Repeat every line of the data below verbatim, omitting the pictures from your answer.

## [Supplied entries]
┏━━

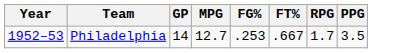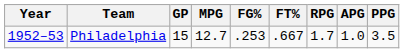+ column: APG | 1.0
Philadelphia | GP: 14 -> 15
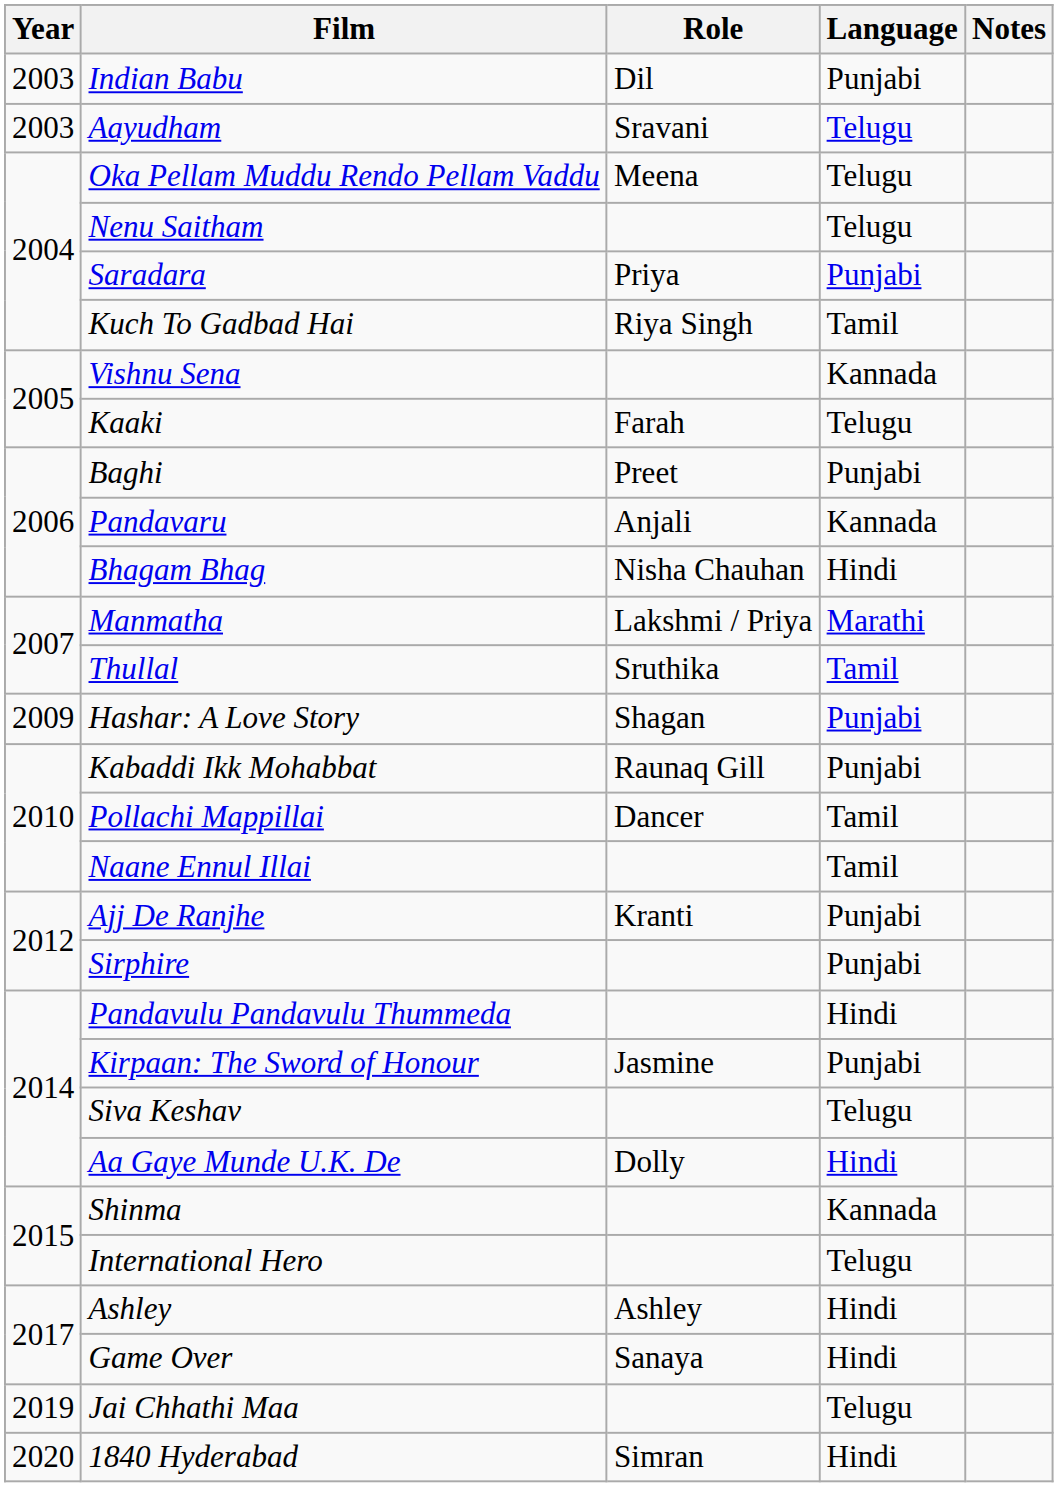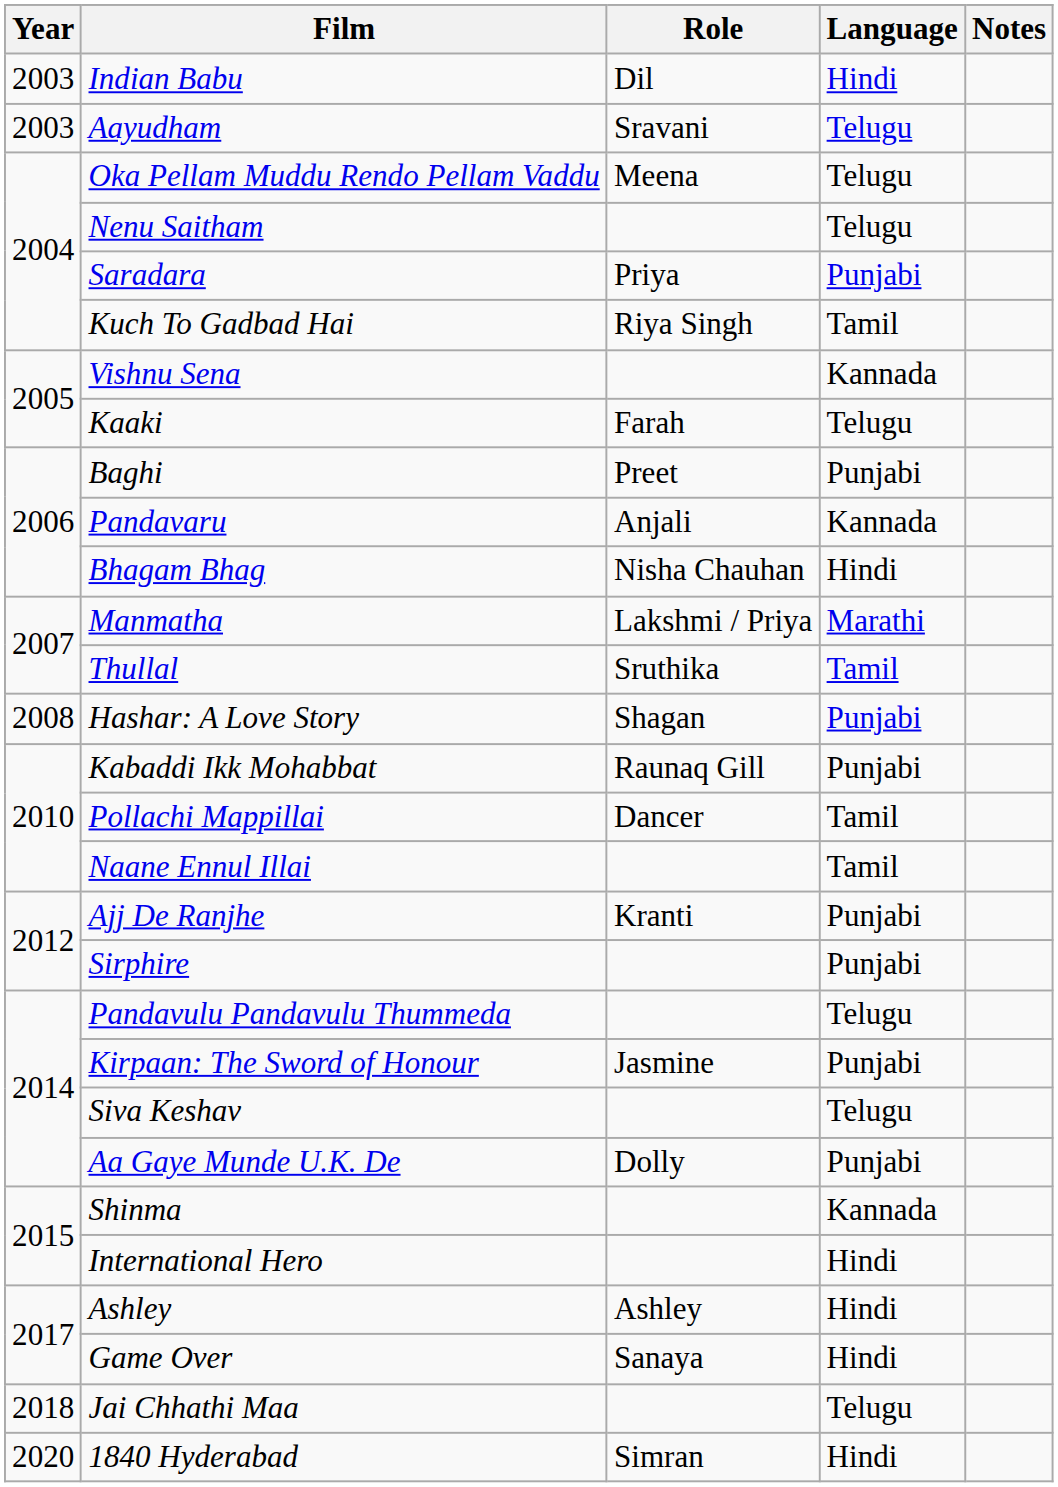Indian Babu | Language: Punjabi -> Hindi
Hashar: A Love Story | Year: 2009 -> 2008
Pandavulu Pandavulu Thummeda | Language: Hindi -> Telugu
Aa Gaye Munde U.K. De | Language: Hindi -> Punjabi
International Hero | Language: Telugu -> Hindi
Jai Chhathi Maa | Year: 2019 -> 2018
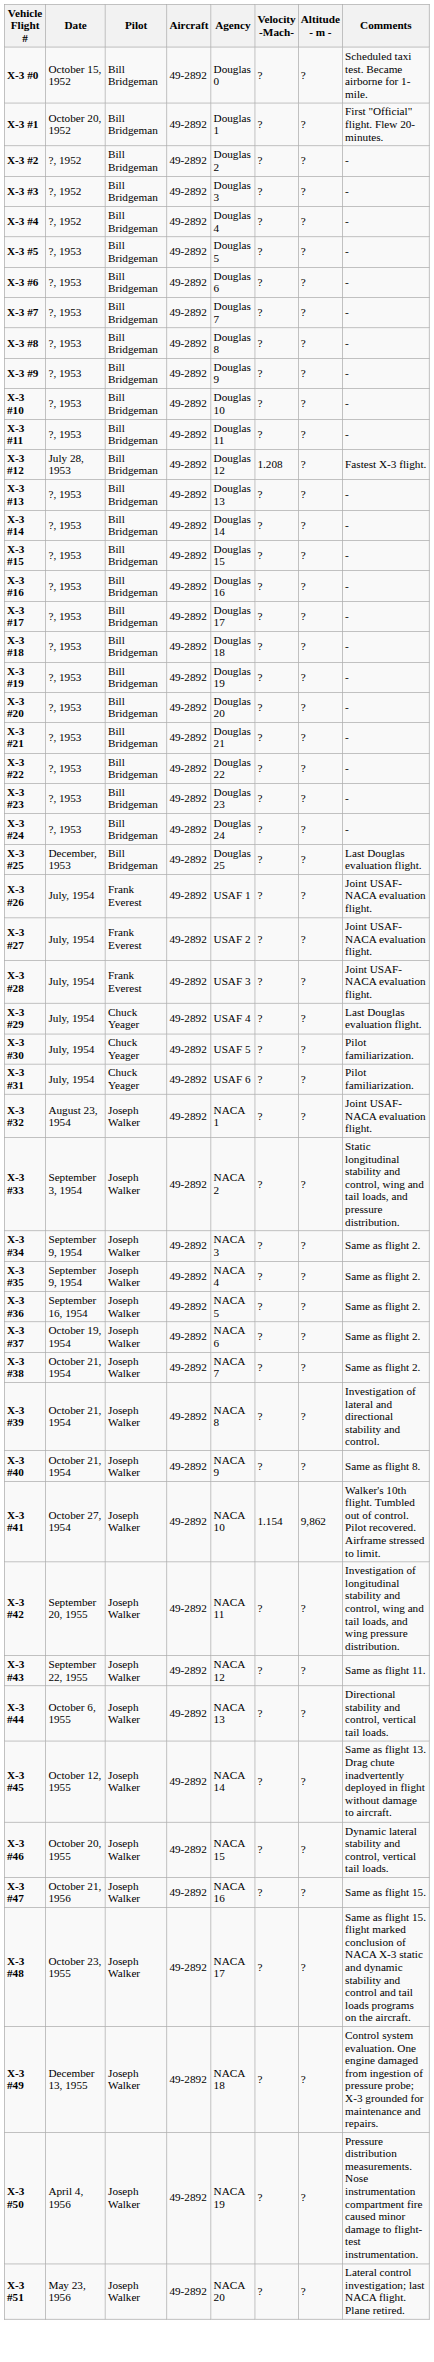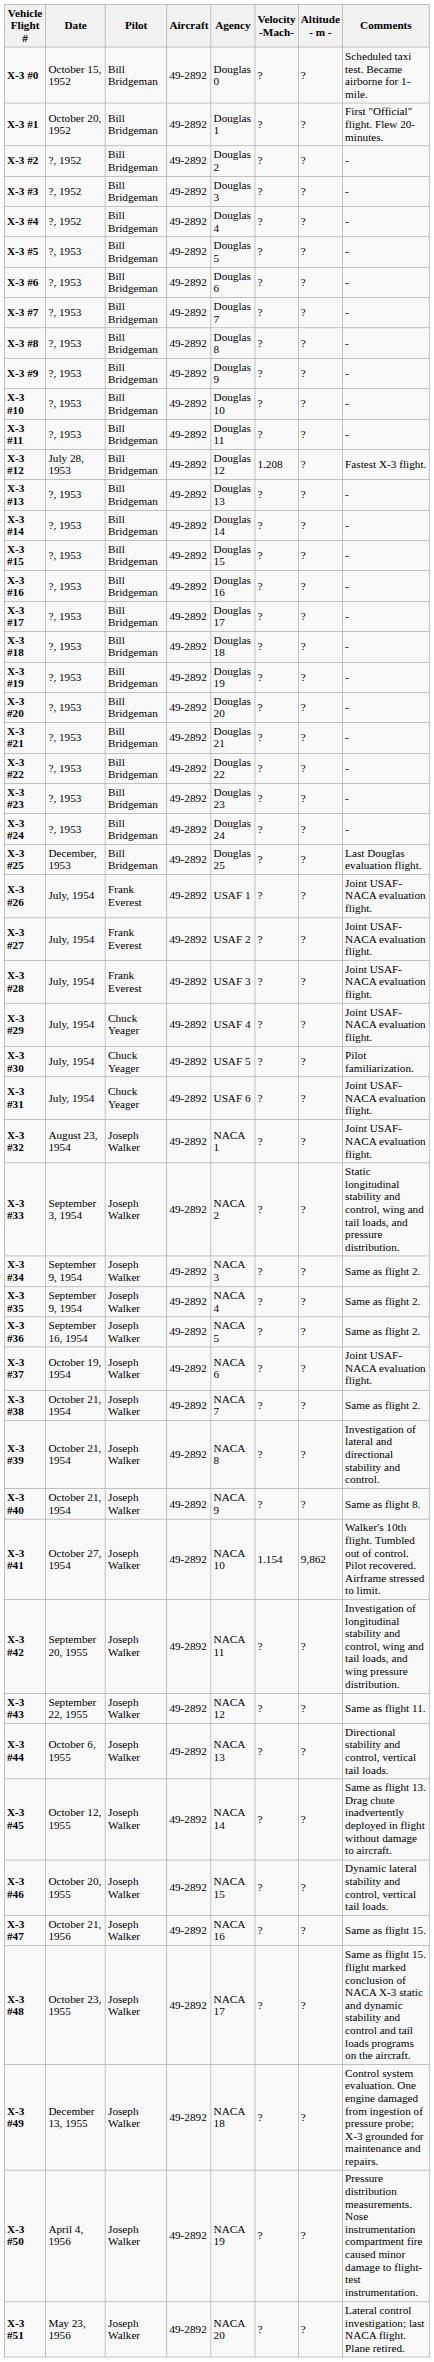X-3 #29 | Comments: Last Douglas evaluation flight. -> Joint USAF-NACA evaluation flight.
X-3 #31 | Comments: Pilot familiarization. -> Joint USAF-NACA evaluation flight.
X-3 #37 | Comments: Same as flight 2. -> Joint USAF-NACA evaluation flight.
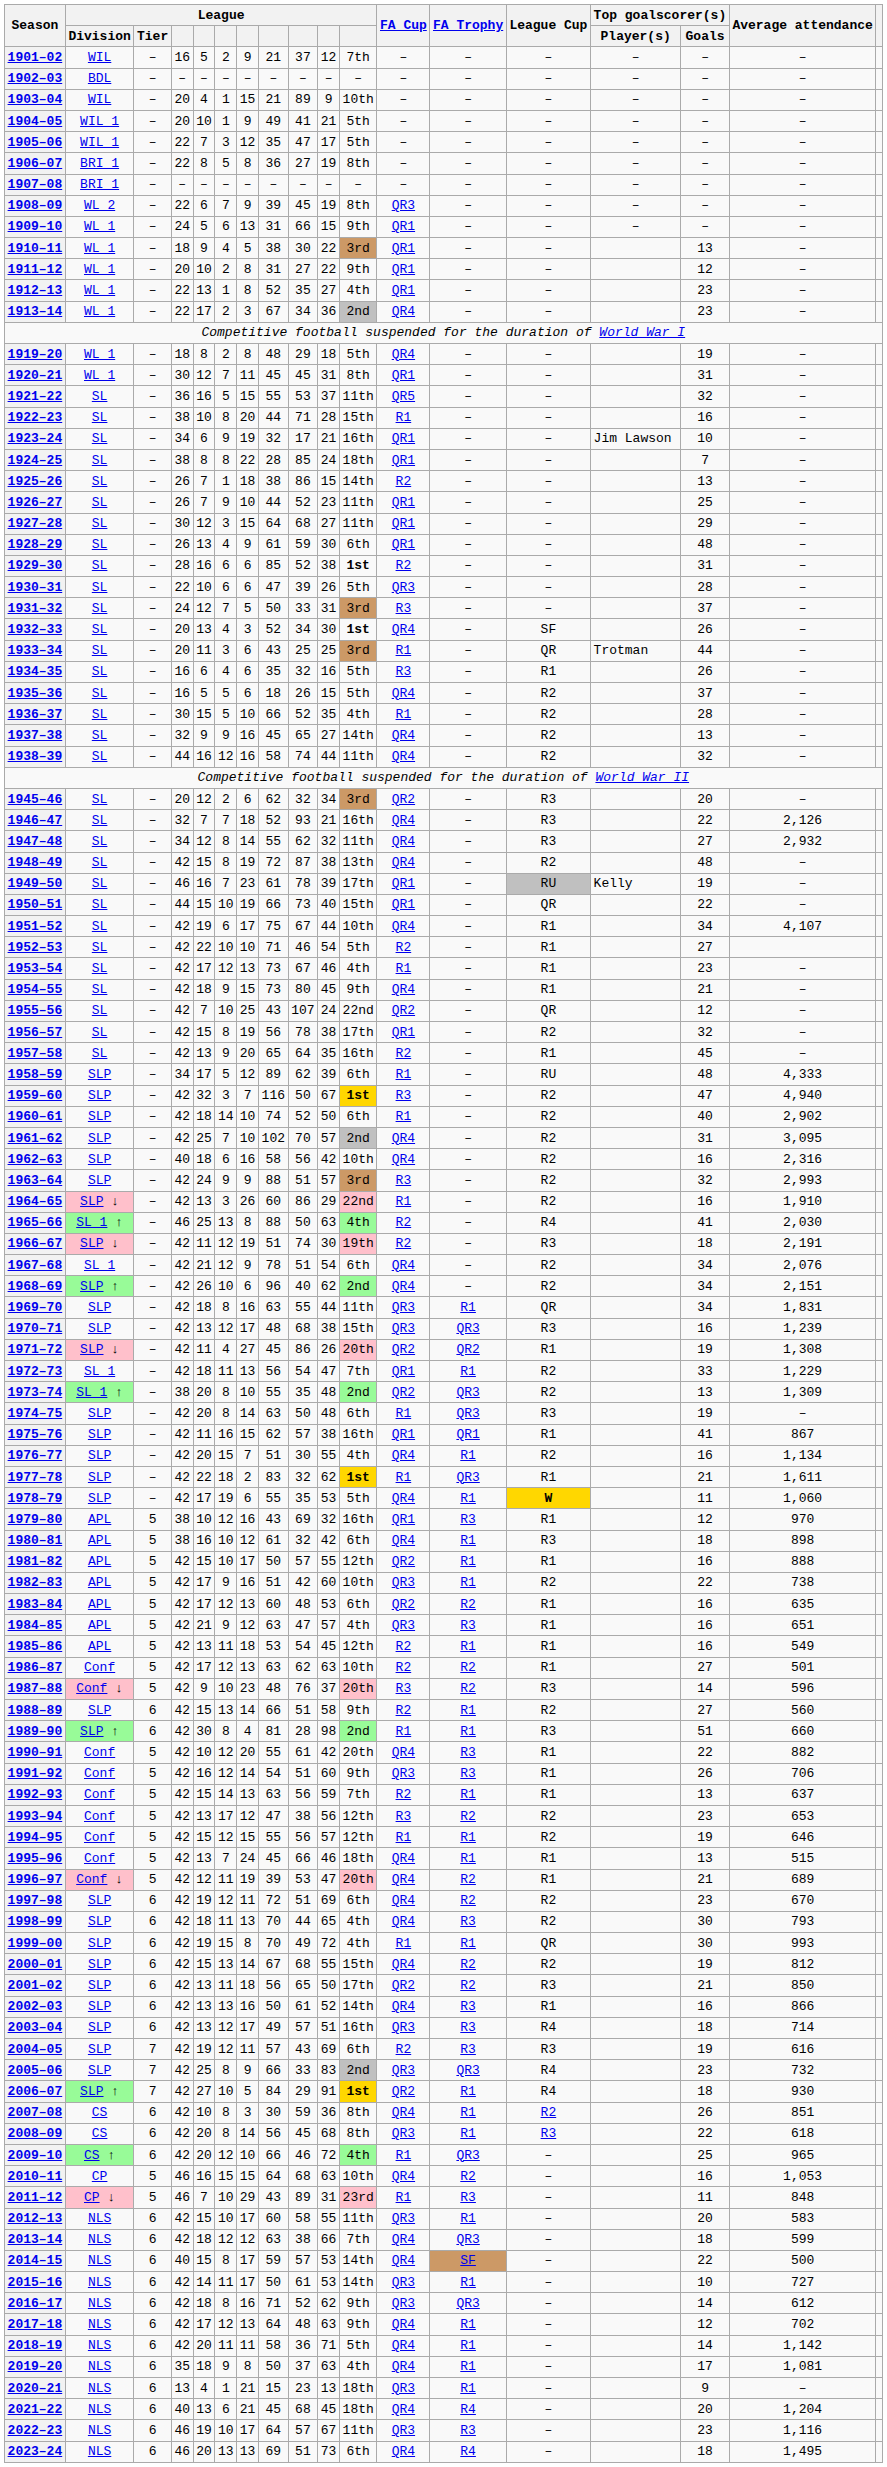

┗━━

## [Worked solution]
+ column: APG | 1.0
Philadelphia | GP: 14 -> 15
Indian Babu | Language: Punjabi -> Hindi
Hashar: A Love Story | Year: 2009 -> 2008
Pandavulu Pandavulu Thummeda | Language: Hindi -> Telugu
Aa Gaye Munde U.K. De | Language: Hindi -> Punjabi
International Hero | Language: Telugu -> Hindi
Jai Chhathi Maa | Year: 2019 -> 2018
X-3 #29 | Comments: Last Douglas evaluation flight. -> Joint USAF-NACA evaluation flight.
X-3 #31 | Comments: Pilot familiarization. -> Joint USAF-NACA evaluation flight.
X-3 #37 | Comments: Same as flight 2. -> Joint USAF-NACA evaluation flight.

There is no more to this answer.